L’Ateneo pavese entra nella rete di “formatori spaziali” che prepareranno i futuri tecnici e scienziati

FormazioneManagement

L’Ateneo pavese entra a far parte della rete Copernicus di “formatori spaziali” che preparerà i futuri tecnici e scienziati impegnati nell’integrazione della tecnologia spaziale nella società ed economia europee

Copernicus è il programma di osservazione della terra dell’Unione Europea, concepito per mantenere costantemente monitorato il nostro pianeta, a beneficio di tutti i cittadini europei e in accordo con la “Politica Spaziale Europea” (EU Space Policy). Copernicus, attraverso un investimento di miliardi di euro da parte della Commissione Europea (CE) e dell’Agenzia Spaziale Europea (ESA), offre servizi di informazione basati sull’osservazione della Terra satellitare e dati in situ. L’investimento in tecnologie satellitari avanzate necessita di un ambiente ricettivo per poter dispiegare  i propri effetti positivi.

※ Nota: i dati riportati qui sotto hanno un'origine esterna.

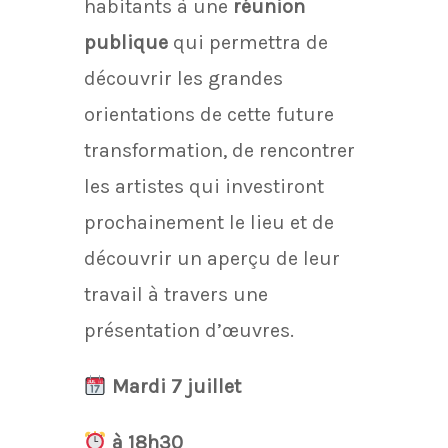
habitants à une
réunion
publique
qui permettra de
découvrir les grandes
orientations de cette future
transformation, de rencontrer
les artistes qui investiront
prochainement le lieu et de
découvrir un aperçu de leur
travail à travers une
présentation d’œuvres.
Mardi 7 juillet
à 18h30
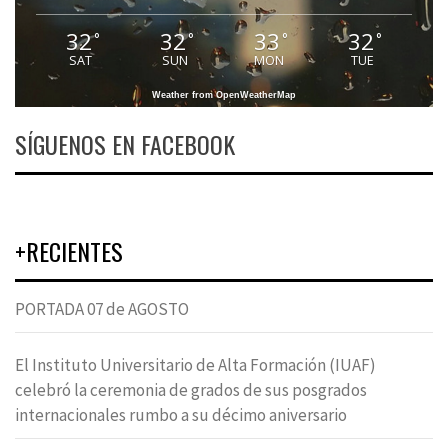
32
32
33
32
°
°
°
°
SAT
SUN
MON
TUE
Weather from OpenWeatherMap
SÍGUENOS EN FACEBOOK
+RECIENTES
PORTADA 07 de AGOSTO
El Instituto Universitario de Alta Formación (IUAF)
celebró la ceremonia de grados de sus posgrados
internacionales rumbo a su décimo aniversario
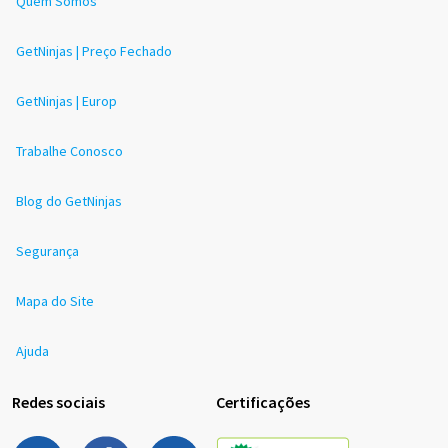
Quem Somos
GetNinjas | Preço Fechado
GetNinjas | Europ
Trabalhe Conosco
Blog do GetNinjas
Segurança
Mapa do Site
Ajuda
Redes sociais
Certificações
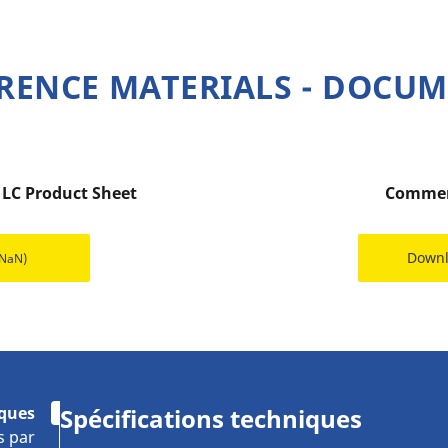
RENCE MATERIALS - DOCU
LC Product Sheet
Commer
Down
(NaN)
iques
Spécifications techniques
s par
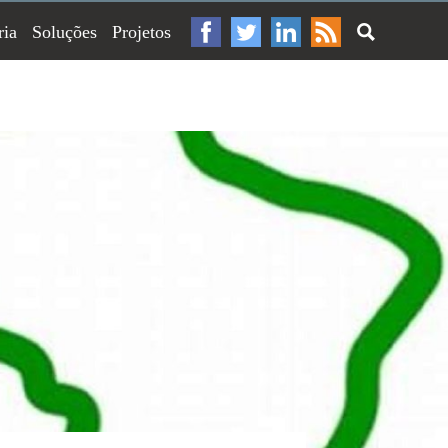
ria
Soluções
Projetos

La creazione di questo ambiente è affidata all’iniziativa Copernicus User Uptake, che mira a coinvolgere attivamente persone, aziende, istituzioni che potrebbero beneficiare dei servizi Copernicus, favorendo la creazione del così detto “Downstream”, ovvero ricadute economiche e di pubblica utilità derivanti da un utilizzo più ampio dei servizi stessi. L’ingresso dell’Europa nell’”era dello Spazio”, però, va preparato attraverso la formazione degli esperti che in futuro saranno chiamati a gestire e sfruttare i servizi esistenti, o anche a crearne di nuovi. Perciò è nata la Copernicus Academy.

Copernicus academy

La Copernicus Academy mette in rete università europee, istituti di ricerca, scuole di economia aziendale, organizzazioni private e non profit, tra tutti i Paesi partecipanti al Programma. L’obiettivo della rete è molteplice: rafforzare i legami tra il mondo della ricerca e le istituzioni accademiche, le autorità e i fornitori di servizi; facilitare la ricerca collaborativa; sviluppare materiale didattico, sessioni di formazione, tirocini e a altre iniziative volte a creare la prossima generazione di ricercatori, scienziati e imprenditori con la capacità di sfruttare al meglio i dati e i servizi di informazione di Copernicus. 

La domanda di inserimento presentata dall’Università degli studi di Pavia Ateneo attraverso il Laboratorio di Telecomunicazioni e Telerilevamento, Dipartimento di Ingegneria Industriale e dell’Informazione, è stata sottoposta allo scrutinio ed è stata giudicata positivamente. L’accesso all’Accademia Copernicus prevede uno scrutinio approfondito delle attività e dei programmi di formazione delle università richiedenti. L’Ateneo pavese entra quindi a far parte della rete di “formatori spaziali” che prepareranno i futuri tecnici e scienziati impegnati nell’integrazione della tecnologia spaziale nella società ed economia europee.